Amazon CloudWatch is basically a metrics repository. Either the user can send the custom
data or an AWS product can put metrics into the repository, and the user can retrieve the
statistics based on those metrics. The statistics are metric data aggregations over specified
periods of time. Aggregations are made using the namespace, metric name, dimensions,
and the data point unit of measure, within the time period that is specified by the user. To
aggregate the data across instances launched with AMI, the user should select the AMI ID
under EC2 metrics and select the aggregate average to view the data.

Manan Kapadia

Manan Kapadia

Answer should be A

View the Auto Scaling CPU metrics (Refer AS Instance Monitoring)
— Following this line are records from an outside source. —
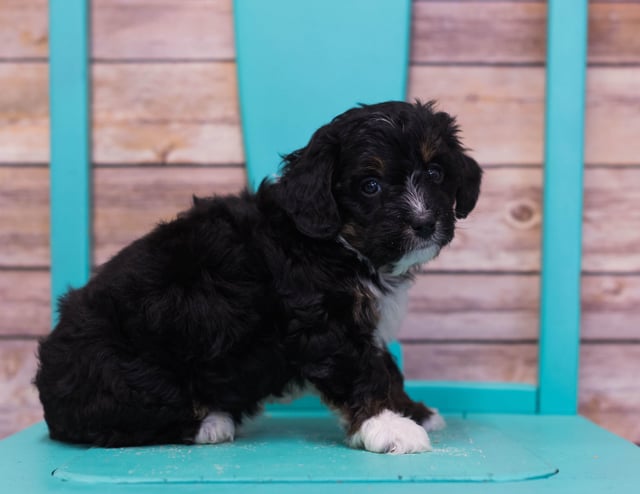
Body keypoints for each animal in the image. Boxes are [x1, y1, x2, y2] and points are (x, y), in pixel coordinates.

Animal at [35, 100, 480, 456]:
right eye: (370, 186)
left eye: (436, 172)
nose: (424, 223)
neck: (340, 245)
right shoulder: (322, 323)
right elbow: (360, 371)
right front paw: (388, 426)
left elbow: (386, 366)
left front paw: (413, 411)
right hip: (124, 369)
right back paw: (211, 421)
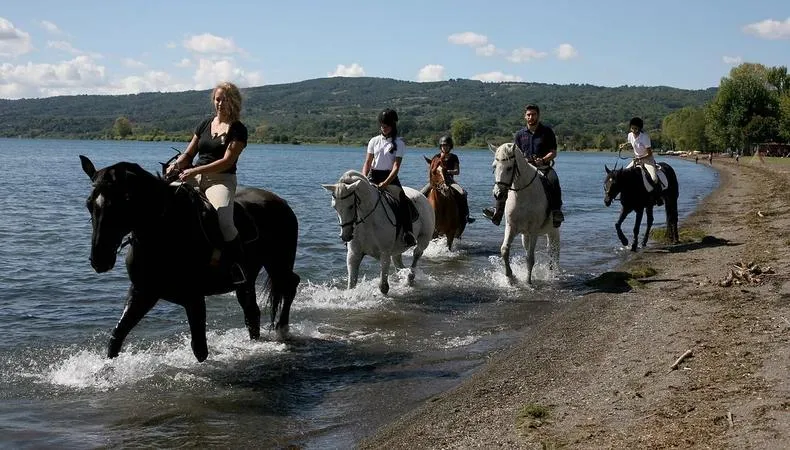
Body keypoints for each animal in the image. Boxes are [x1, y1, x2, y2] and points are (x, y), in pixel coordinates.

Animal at [79, 155, 300, 362]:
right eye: (89, 203)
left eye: (124, 201)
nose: (99, 259)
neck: (165, 232)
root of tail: (281, 202)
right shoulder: (142, 292)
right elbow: (117, 335)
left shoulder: (193, 297)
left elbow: (199, 349)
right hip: (248, 277)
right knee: (252, 311)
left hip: (278, 263)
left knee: (289, 285)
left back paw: (282, 329)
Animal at [489, 143, 560, 284]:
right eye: (494, 166)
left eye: (509, 168)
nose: (498, 194)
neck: (523, 194)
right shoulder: (511, 226)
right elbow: (504, 250)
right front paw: (511, 277)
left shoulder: (534, 231)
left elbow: (530, 258)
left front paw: (528, 281)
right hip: (525, 236)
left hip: (553, 232)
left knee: (553, 252)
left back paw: (554, 274)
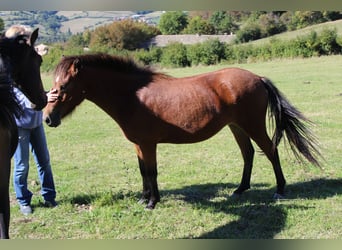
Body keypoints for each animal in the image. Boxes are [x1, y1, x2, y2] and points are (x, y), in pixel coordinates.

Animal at [43, 53, 320, 210]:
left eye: (63, 86)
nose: (47, 118)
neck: (132, 95)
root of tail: (258, 78)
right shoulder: (138, 144)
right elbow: (143, 171)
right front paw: (143, 199)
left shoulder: (148, 144)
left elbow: (152, 172)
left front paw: (152, 202)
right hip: (237, 126)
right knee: (248, 154)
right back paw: (240, 190)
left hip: (252, 125)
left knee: (270, 151)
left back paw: (280, 189)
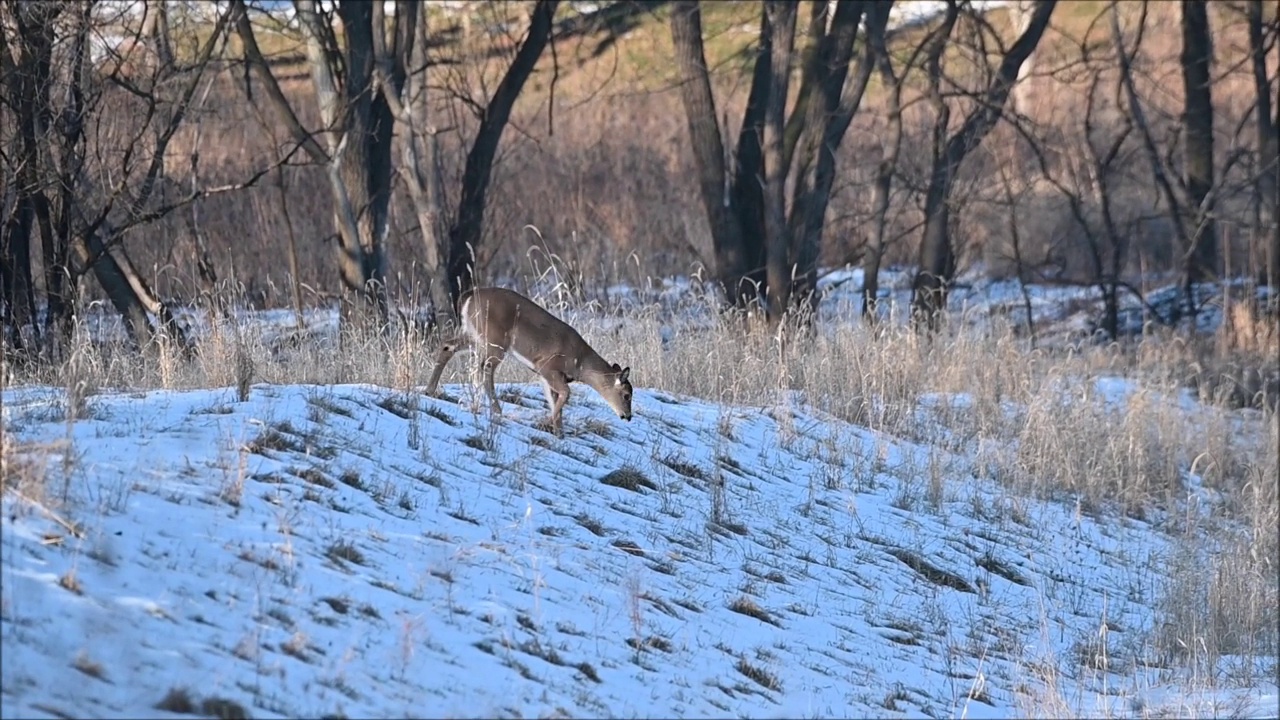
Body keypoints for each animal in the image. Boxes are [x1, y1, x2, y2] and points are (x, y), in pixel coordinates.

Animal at [427, 284, 632, 430]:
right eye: (627, 395)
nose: (628, 416)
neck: (579, 362)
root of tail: (468, 296)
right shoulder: (547, 366)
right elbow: (566, 393)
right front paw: (548, 423)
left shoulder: (546, 375)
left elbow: (555, 399)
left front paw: (558, 432)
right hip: (494, 340)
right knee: (485, 368)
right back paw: (496, 410)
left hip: (474, 335)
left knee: (448, 346)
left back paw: (430, 390)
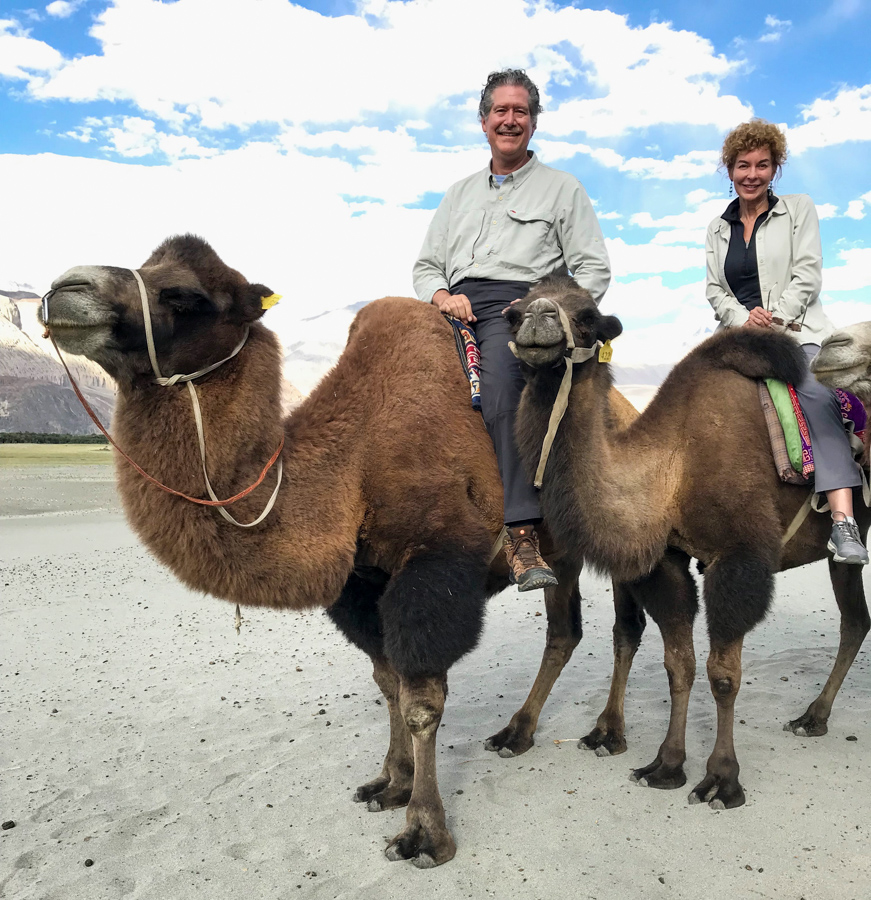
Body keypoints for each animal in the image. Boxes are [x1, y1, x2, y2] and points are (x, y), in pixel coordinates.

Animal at [41, 235, 636, 867]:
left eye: (184, 295)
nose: (66, 289)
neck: (352, 464)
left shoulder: (435, 564)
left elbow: (421, 699)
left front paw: (424, 832)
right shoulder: (361, 582)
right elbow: (387, 682)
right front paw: (390, 783)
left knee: (623, 626)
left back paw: (604, 735)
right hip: (560, 559)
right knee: (565, 632)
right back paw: (517, 734)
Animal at [504, 275, 871, 810]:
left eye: (589, 316)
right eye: (514, 312)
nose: (539, 319)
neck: (672, 467)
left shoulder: (738, 560)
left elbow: (723, 673)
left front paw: (721, 779)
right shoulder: (668, 560)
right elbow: (679, 663)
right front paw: (666, 765)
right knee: (856, 619)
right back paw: (813, 717)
Aggregate the data over the instance AMI ID (Works but needs detailed monitoring enabled)

Raj@Cloud

Raj@Cloud

I will go with A, as in B it can count other instances launched with same AMI ID but outside of ASG.

charm

charm

Answer is A. View the Auto Scaling CPU metrics (Refer AS Instance Monitoring)

Very Close Answer – B. Aggregate the data over the instance AMI ID (Works but needs detailed monitoring enabled)

Masood

Masood

Question says: The user is trying to see the
average CPU utilization across all instances of the last 2 weeks under the CloudWatch console…. so B is correct.